Blog article01st March 2016
Landmark Ruling Means Employers Will Have to Pay Commission as Part of Holiday Pay
The Employment Appeal Tribunal has ruled in favour of a salesman who received only his basic pay on holiday, even though he received most of his money from commission.
The judgment in the case of British Gas v Lock secures the original ruling, first brought to the tribunal in 2012, that holiday pay must take account of people who earn both commission and basic pay.
Four-year legal battle by British Gas salesman
Joe Lock, a sales consultant for British Gas, had a remuneration package which included a basic salary plus commission based on the number of contracts he sold. But when he took annual leave, he only received his basic pay, which was less than his usual salary.
Mr Lock argued that this was a disincentive to taking annual leave and, with the help of trade union Unison, made a claim with an employment tribunal. The tribunal then referred the case to the European Court of Justice to clarify the relationship between salary and commission for employees whose commission constituted a regular part of pay.
The European Court of Justice decided that Mr Lock's commission must be taken into account when calculating holiday pay. However, the court referred the case back to Employment Appeal Tribunal in order that its ruling could be applied to UK law.
The subsequent tribunal decision found in favour of Mr Lock, and also applied an extra clause to the Working Time Regulations 1998 in order to make them comply with the Working Time Directive. British Gas appealed the decision, claiming it would be “judicial vandalism” to follow the European Court of Justice’s recommendations and interpretation of the Working Time Regulations.
The tribunal dismissed the appeal by British Gas, ruling that UK legislation could be interpreted in a way that conforms to the requirements of Article 7 of the EU Working Time Directive, which refers to entitlement to annual paid leave.
However, this latest decision may not be the end of the matter. British Gas has requested permission to take the case to the Court of Appeal to gain a definitive ruling.
Unison welcomed the tribunal's decision. “This is a victory for workers and a victory towards fair pay in this country and beyond . . . This case will have implications for thousands of workers in the UK and in Europe who for years have been denied a fair deal," said general secretary Dave Prentis.
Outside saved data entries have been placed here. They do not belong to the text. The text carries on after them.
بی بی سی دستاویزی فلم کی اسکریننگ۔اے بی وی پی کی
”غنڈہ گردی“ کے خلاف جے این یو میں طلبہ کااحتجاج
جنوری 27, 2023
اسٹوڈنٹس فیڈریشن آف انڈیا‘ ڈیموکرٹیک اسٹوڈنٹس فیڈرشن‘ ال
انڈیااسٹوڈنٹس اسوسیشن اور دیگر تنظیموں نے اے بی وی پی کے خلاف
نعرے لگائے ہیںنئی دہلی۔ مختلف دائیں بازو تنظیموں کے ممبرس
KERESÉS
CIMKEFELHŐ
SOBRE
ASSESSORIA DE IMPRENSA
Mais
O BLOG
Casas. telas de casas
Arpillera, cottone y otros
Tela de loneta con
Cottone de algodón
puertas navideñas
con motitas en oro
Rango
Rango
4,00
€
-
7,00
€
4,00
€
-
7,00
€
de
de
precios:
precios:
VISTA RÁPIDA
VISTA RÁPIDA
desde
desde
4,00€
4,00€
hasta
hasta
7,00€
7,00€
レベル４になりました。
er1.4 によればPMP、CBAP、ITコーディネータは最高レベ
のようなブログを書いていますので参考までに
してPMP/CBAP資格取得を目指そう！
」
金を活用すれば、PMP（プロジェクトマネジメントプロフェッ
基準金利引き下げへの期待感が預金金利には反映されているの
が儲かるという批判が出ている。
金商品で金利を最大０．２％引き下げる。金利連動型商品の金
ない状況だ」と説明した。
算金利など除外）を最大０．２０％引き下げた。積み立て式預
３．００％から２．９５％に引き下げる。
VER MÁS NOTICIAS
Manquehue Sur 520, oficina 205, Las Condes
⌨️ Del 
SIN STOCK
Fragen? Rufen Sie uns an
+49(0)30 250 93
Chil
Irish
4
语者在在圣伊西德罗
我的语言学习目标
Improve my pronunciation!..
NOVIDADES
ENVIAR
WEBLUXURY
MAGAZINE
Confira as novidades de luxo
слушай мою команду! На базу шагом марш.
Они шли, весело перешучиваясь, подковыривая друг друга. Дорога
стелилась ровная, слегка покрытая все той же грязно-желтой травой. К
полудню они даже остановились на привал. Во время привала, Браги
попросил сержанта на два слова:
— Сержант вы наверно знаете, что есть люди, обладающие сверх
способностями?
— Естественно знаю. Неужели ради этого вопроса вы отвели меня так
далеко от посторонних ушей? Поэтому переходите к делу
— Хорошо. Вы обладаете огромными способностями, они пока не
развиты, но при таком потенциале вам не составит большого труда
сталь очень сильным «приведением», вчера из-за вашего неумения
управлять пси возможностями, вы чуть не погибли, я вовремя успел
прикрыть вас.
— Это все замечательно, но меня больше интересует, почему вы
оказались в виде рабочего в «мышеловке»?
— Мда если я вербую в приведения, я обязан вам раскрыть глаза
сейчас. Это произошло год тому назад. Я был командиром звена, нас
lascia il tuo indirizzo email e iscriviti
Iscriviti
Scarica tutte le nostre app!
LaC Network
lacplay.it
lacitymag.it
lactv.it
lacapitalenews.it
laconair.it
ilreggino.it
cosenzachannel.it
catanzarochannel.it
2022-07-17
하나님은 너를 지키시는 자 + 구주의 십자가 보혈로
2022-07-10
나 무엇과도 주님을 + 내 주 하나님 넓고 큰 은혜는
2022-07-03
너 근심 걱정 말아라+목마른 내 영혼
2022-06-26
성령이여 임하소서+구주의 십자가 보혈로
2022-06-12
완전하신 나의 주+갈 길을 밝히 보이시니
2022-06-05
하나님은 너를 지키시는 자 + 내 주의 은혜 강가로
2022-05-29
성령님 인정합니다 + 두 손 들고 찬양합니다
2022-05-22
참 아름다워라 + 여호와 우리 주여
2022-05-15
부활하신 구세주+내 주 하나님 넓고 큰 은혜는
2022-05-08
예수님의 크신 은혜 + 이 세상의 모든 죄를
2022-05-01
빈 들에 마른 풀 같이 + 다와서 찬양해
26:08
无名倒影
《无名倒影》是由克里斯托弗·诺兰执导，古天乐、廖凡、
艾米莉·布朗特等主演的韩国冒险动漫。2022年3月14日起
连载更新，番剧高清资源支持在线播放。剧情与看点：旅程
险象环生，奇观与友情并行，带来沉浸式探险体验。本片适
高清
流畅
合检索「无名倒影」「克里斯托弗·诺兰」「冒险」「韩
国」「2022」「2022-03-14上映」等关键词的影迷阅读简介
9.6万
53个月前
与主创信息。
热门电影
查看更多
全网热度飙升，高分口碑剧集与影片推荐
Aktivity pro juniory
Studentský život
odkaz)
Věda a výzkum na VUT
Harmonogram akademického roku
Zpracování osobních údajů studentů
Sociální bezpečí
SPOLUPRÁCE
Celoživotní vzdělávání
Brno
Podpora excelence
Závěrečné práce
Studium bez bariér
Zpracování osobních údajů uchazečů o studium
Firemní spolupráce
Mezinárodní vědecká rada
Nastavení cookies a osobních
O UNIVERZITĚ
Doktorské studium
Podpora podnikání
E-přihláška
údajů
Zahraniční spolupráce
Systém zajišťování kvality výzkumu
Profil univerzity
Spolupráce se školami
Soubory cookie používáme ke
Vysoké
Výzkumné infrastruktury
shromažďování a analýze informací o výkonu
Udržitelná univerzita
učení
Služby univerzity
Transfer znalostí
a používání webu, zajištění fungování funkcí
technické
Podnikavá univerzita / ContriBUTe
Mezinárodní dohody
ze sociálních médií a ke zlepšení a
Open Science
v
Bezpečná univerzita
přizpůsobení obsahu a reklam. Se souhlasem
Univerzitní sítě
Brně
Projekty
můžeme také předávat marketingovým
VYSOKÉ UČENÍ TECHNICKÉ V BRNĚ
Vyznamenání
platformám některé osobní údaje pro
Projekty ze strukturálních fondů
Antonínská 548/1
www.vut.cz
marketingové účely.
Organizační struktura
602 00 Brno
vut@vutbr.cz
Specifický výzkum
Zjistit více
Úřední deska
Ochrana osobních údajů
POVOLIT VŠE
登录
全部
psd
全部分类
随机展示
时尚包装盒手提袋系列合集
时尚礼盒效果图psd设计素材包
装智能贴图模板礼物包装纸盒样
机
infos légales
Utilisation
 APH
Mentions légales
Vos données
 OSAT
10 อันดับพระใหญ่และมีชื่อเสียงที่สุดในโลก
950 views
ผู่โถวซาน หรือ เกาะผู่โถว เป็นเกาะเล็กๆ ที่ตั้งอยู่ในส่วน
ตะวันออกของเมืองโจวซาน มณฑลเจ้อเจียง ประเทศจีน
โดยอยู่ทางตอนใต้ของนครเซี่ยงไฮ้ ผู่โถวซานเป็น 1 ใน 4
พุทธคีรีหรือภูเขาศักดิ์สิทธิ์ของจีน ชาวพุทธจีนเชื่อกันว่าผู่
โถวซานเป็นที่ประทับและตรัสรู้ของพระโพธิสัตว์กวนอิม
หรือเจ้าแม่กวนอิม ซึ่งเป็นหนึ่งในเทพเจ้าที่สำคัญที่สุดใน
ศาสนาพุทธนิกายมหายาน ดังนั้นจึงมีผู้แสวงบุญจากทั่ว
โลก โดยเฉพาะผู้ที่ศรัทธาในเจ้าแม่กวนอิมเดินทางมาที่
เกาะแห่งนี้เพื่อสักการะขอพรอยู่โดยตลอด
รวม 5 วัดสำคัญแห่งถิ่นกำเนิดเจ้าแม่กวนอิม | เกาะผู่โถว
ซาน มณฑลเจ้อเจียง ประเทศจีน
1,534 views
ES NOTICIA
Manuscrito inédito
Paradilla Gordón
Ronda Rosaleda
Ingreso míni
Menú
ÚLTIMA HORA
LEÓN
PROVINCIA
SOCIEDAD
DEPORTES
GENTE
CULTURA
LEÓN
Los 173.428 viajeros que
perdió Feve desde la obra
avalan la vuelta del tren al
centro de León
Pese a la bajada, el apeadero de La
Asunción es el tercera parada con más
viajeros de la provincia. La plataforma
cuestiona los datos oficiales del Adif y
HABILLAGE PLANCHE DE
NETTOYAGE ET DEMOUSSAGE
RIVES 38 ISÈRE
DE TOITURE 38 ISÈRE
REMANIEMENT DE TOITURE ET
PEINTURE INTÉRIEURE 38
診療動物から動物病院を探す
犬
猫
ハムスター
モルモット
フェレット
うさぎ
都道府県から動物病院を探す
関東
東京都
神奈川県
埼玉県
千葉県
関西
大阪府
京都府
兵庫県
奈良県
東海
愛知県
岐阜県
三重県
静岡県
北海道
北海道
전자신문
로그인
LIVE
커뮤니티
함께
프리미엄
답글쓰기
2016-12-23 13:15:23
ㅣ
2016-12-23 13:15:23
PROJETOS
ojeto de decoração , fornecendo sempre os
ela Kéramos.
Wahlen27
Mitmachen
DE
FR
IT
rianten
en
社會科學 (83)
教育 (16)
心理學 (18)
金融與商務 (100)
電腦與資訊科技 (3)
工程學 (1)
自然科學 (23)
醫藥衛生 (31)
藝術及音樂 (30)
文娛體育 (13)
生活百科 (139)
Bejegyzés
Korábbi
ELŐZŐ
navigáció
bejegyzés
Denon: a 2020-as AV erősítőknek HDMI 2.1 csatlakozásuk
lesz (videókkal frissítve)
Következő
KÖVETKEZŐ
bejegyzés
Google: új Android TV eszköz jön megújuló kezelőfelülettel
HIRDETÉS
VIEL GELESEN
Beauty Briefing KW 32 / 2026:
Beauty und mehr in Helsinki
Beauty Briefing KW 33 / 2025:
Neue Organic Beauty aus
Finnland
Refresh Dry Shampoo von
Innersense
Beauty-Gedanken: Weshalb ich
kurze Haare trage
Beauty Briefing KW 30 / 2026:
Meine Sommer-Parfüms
Lucy Lindstrom, head of employment law at British Gas, said: “We have requested permission to appeal to the Court of Appeal so that there can be a definitive ruling on this issue . . . We are also continuing discussions already underway with our trade unions over how best to approach holiday pay in the future.”
Employers must review their holiday pay allowances
The tribunal's decision will influence the outcome of thousands of other pending holiday cases, and will force employers to review current holiday pay allowances so as to take overtime and commission into account. The reference period employers must use to calculate holiday pay is yet to be clarified; the ECJ has said this is a matter for national courts to decide by taking an average over a period they considered to be representative.
Employers are advised to consider what their potential exposure is to challenges of this type, given that claims could be retrospective.